# Provided records:
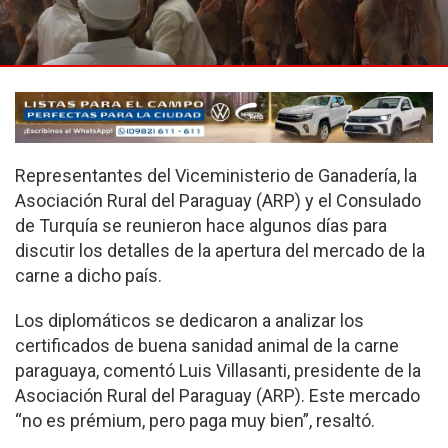
Representantes del Viceministerio de Ganadería, la
Asociación Rural del Paraguay (ARP) y el Consulado
de Turquía se reunieron hace algunos días para
discutir los detalles de la apertura del mercado de la
carne a dicho país.
Los diplomáticos se dedicaron a analizar los
certificados de buena sanidad animal de la carne
paraguaya, comentó Luis Villasanti, presidente de la
Asociación Rural del Paraguay (ARP). Este mercado
“no es prémium, pero paga muy bien”, resaltó.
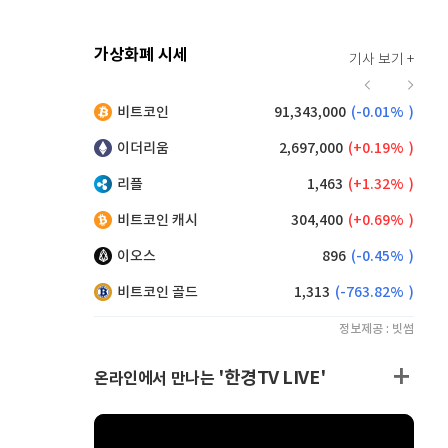
가상화폐 시세
기사 보기 +
929
(
1.42%
)
비트코인
91,343,000
(
-0.01%
)
,160
(
0.38%
)
이더리움
2,697,000
(
0.19%
)
리플
1,463
(
1.32%
)
비트코인 캐시
304,400
(
0.69%
)
이오스
896
(
-0.45%
)
비트코인 골드
1,313
(
-763.82%
)
정보제공 : 빗썸
'한경TV LIVE'
온라인에서 만나는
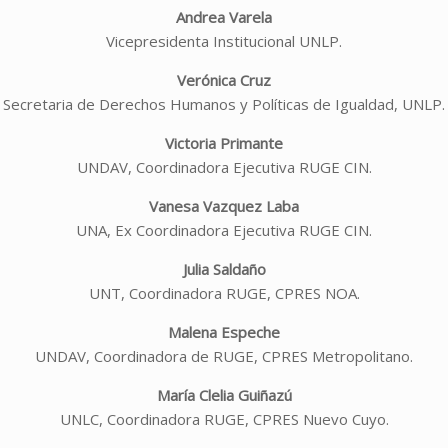
Andrea Varela
Vicepresidenta Institucional UNLP.
Verónica Cruz
Secretaria de Derechos Humanos y Políticas de Igualdad, UNLP.
Victoria Primante
UNDAV, Coordinadora Ejecutiva RUGE CIN.
Vanesa Vazquez Laba
UNA, Ex Coordinadora Ejecutiva RUGE CIN.
Julia Saldaño
UNT, Coordinadora RUGE, CPRES NOA.
Malena Espeche
UNDAV, Coordinadora de RUGE, CPRES Metropolitano.
María Clelia Guiñazú
UNLC, Coordinadora RUGE, CPRES Nuevo Cuyo.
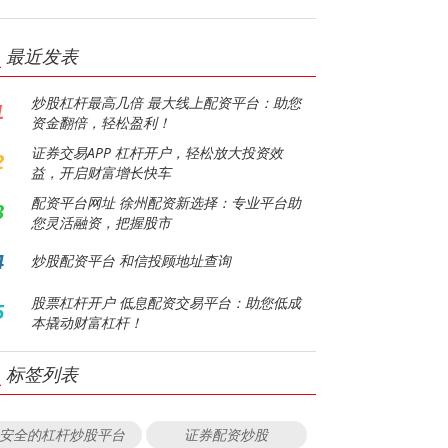
最近发表
炒股杠杆最高几倍 最大线上配资平台：助您
1
资金翻倍，轻松盈利！
证券交易APP 杠杆开户，轻松放大投资效
2
益，开启财富增长快车
配资平台网址 徐州配资新选择：专业平台助
3
您灵活融资，把握股市
4
炒股配资平台 和信投顾地址查询
股票杠杆开户 低息配资交易平台：助您低成
5
本撬动财富杠杆！
标签列表
安全的杠杆炒股平台
证券配资炒股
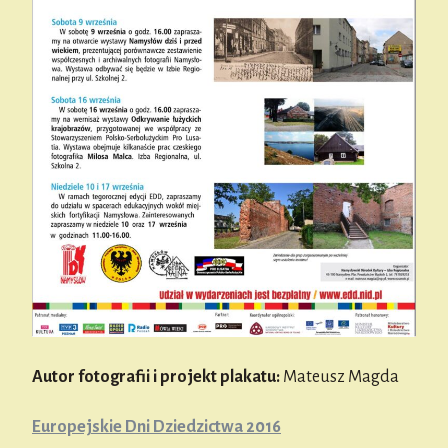
Autor fotografii i projekt plakatu:
Mateusz Magda
Europejskie Dni Dziedzictwa 2016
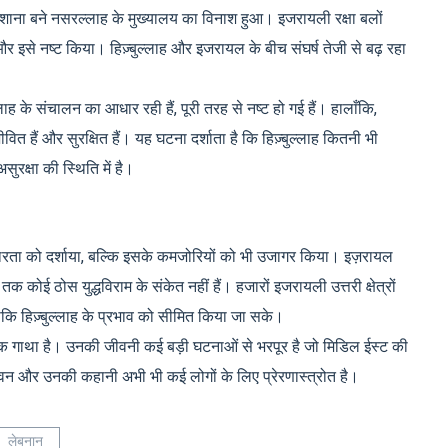
 निशाना बने नसरल्लाह के मुख्यालय का विनाश हुआ। इजरायली रक्षा बलों
और इसे नष्ट किया। हिज़्बुल्लाह और इजरायल के बीच संघर्ष तेजी से बढ़ रहा
ल्लाह के संचालन का आधार रही हैं, पूरी तरह से नष्ट हो गई हैं। हालाँकि,
वित हैं और सुरक्षित हैं। यह घटना दर्शाता है कि हिज़्बुल्लाह कितनी भी
क्षा की स्थिति में है।
स्थिरता को दर्शाया, बल्कि इसके कमजोरियों को भी उजागर किया। इज़रायल
तक कोई ठोस युद्धविराम के संकेत नहीं हैं। हजारों इजरायली उत्तरी क्षेत्रों
 ताकि हिज़्बुल्लाह के प्रभाव को सीमित किया जा सके।
ी एक गाथा है। उनकी जीवनी कई बड़ी घटनाओं से भरपूर है जो मिडिल ईस्ट की
वन और उनकी कहानी अभी भी कई लोगों के लिए प्रेरणास्त्रोत है।
लेबनान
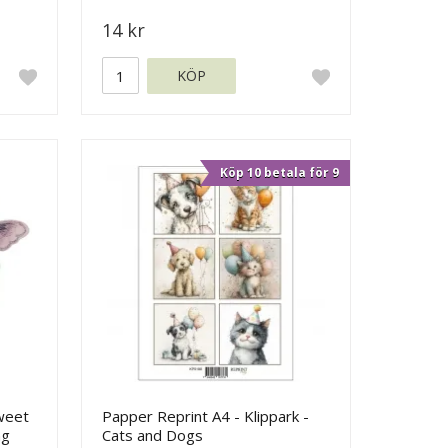
14 kr
KÖP
Köp 10 betala för 9
Sweet
Papper Reprint A4 - Klippark -
ng
Cats and Dogs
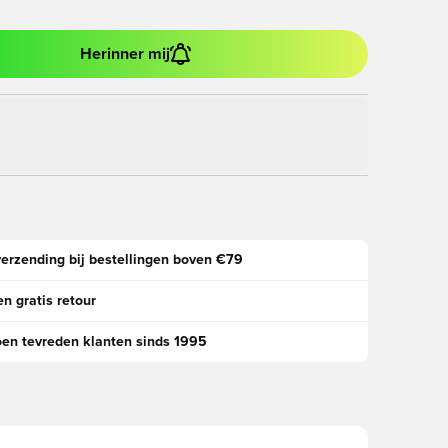
Herinner mij
verzending bij bestellingen boven €79
n gratis retour
oen tevreden klanten sinds 1995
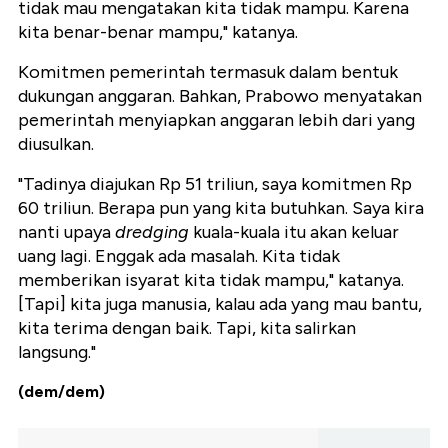
tidak mau mengatakan kita tidak mampu. Karena
kita benar-benar mampu," katanya.
Komitmen pemerintah termasuk dalam bentuk
dukungan anggaran. Bahkan, Prabowo menyatakan
pemerintah menyiapkan anggaran lebih dari yang
diusulkan.
"Tadinya diajukan Rp 51 triliun, saya komitmen Rp
60 triliun. Berapa pun yang kita butuhkan. Saya kira
nanti upaya
dredging
kuala-kuala itu akan keluar
uang lagi. Enggak ada masalah. Kita tidak
memberikan isyarat kita tidak mampu," katanya.
[Tapi] kita juga manusia, kalau ada yang mau bantu,
kita terima dengan baik. Tapi, kita salirkan
langsung."
(dem/dem)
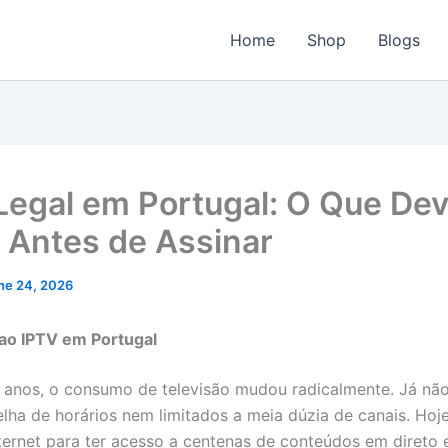
Home
Shop
Blogs
Legal em Portugal: O Que De
 Antes de Assinar
ne 24, 2026
ao IPTV em Portugal
 anos, o consumo de televisão mudou radicalmente. Já nã
elha de horários nem limitados a meia dúzia de canais. Hoj
nternet para ter acesso a centenas de conteúdos em direto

# Exercise prompt:
Each record above, in full: return it exactly, pictures excluded.

# Written answer:
Representantes del Viceministerio de Ganadería, la
Asociación Rural del Paraguay (ARP) y el Consulado
de Turquía se reunieron hace algunos días para
discutir los detalles de la apertura del mercado de la
carne a dicho país.
Los diplomáticos se dedicaron a analizar los
certificados de buena sanidad animal de la carne
paraguaya, comentó Luis Villasanti, presidente de la
Asociación Rural del Paraguay (ARP). Este mercado
“no es prémium, pero paga muy bien”, resaltó.
가상화폐 시세
기사 보기 +
929
(
1.42%
)
비트코인
91,343,000
(
-0.01%
)
,160
(
0.38%
)
이더리움
2,697,000
(
0.19%
)
리플
1,463
(
1.32%
)
비트코인 캐시
304,400
(
0.69%
)
이오스
896
(
-0.45%
)
비트코인 골드
1,313
(
-763.82%
)
정보제공 : 빗썸
'한경TV LIVE'
온라인에서 만나는
Andrea Varela
Vicepresidenta Institucional UNLP.
Verónica Cruz
Secretaria de Derechos Humanos y Políticas de Igualdad, UNLP.
Victoria Primante
UNDAV, Coordinadora Ejecutiva RUGE CIN.
Vanesa Vazquez Laba
UNA, Ex Coordinadora Ejecutiva RUGE CIN.
Julia Saldaño
UNT, Coordinadora RUGE, CPRES NOA.
Malena Espeche
UNDAV, Coordinadora de RUGE, CPRES Metropolitano.
María Clelia Guiñazú
UNLC, Coordinadora RUGE, CPRES Nuevo Cuyo.
最近发表
炒股杠杆最高几倍 最大线上配资平台：助您
1
资金翻倍，轻松盈利！
证券交易APP 杠杆开户，轻松放大投资效
2
益，开启财富增长快车
配资平台网址 徐州配资新选择：专业平台助
3
您灵活融资，把握股市
4
炒股配资平台 和信投顾地址查询
股票杠杆开户 低息配资交易平台：助您低成
5
本撬动财富杠杆！
标签列表
安全的杠杆炒股平台
证券配资炒股
Autor fotografii i projekt plakatu:
Mateusz Magda
Europejskie Dni Dziedzictwa 2016
 निशाना बने नसरल्लाह के मुख्यालय का विनाश हुआ। इजरायली रक्षा बलों
और इसे नष्ट किया। हिज़्बुल्लाह और इजरायल के बीच संघर्ष तेजी से बढ़ रहा
ल्लाह के संचालन का आधार रही हैं, पूरी तरह से नष्ट हो गई हैं। हालाँकि,
वित हैं और सुरक्षित हैं। यह घटना दर्शाता है कि हिज़्बुल्लाह कितनी भी
क्षा की स्थिति में है।
स्थिरता को दर्शाया, बल्कि इसके कमजोरियों को भी उजागर किया। इज़रायल
तक कोई ठोस युद्धविराम के संकेत नहीं हैं। हजारों इजरायली उत्तरी क्षेत्रों
 ताकि हिज़्बुल्लाह के प्रभाव को सीमित किया जा सके।
ी एक गाथा है। उनकी जीवनी कई बड़ी घटनाओं से भरपूर है जो मिडिल ईस्ट की
वन और उनकी कहानी अभी भी कई लोगों के लिए प्रेरणास्त्रोत है।
लेबनान
14 kr
KÖP
Köp 10 betala för 9
Sweet
Papper Reprint A4 - Klippark -
ng
Cats and Dogs
Herinner mij
verzending bij bestellingen boven €79
n gratis retour
oen tevreden klanten sinds 1995
tidak mau mengatakan kita tidak mampu. Karena
kita benar-benar mampu," katanya.
Komitmen pemerintah termasuk dalam bentuk
dukungan anggaran. Bahkan, Prabowo menyatakan
pemerintah menyiapkan anggaran lebih dari yang
diusulkan.
"Tadinya diajukan Rp 51 triliun, saya komitmen Rp
60 triliun. Berapa pun yang kita butuhkan. Saya kira
nanti upaya
dredging
kuala-kuala itu akan keluar
uang lagi. Enggak ada masalah. Kita tidak
memberikan isyarat kita tidak mampu," katanya.
[Tapi] kita juga manusia, kalau ada yang mau bantu,
kita terima dengan baik. Tapi, kita salirkan
langsung."
(dem/dem)
Home
Shop
Blogs
Legal em Portugal: O Que De
 Antes de Assinar
ne 24, 2026
ao IPTV em Portugal
 anos, o consumo de televisão mudou radicalmente. Já nã
elha de horários nem limitados a meia dúzia de canais. Hoj
nternet para ter acesso a centenas de conteúdos em direto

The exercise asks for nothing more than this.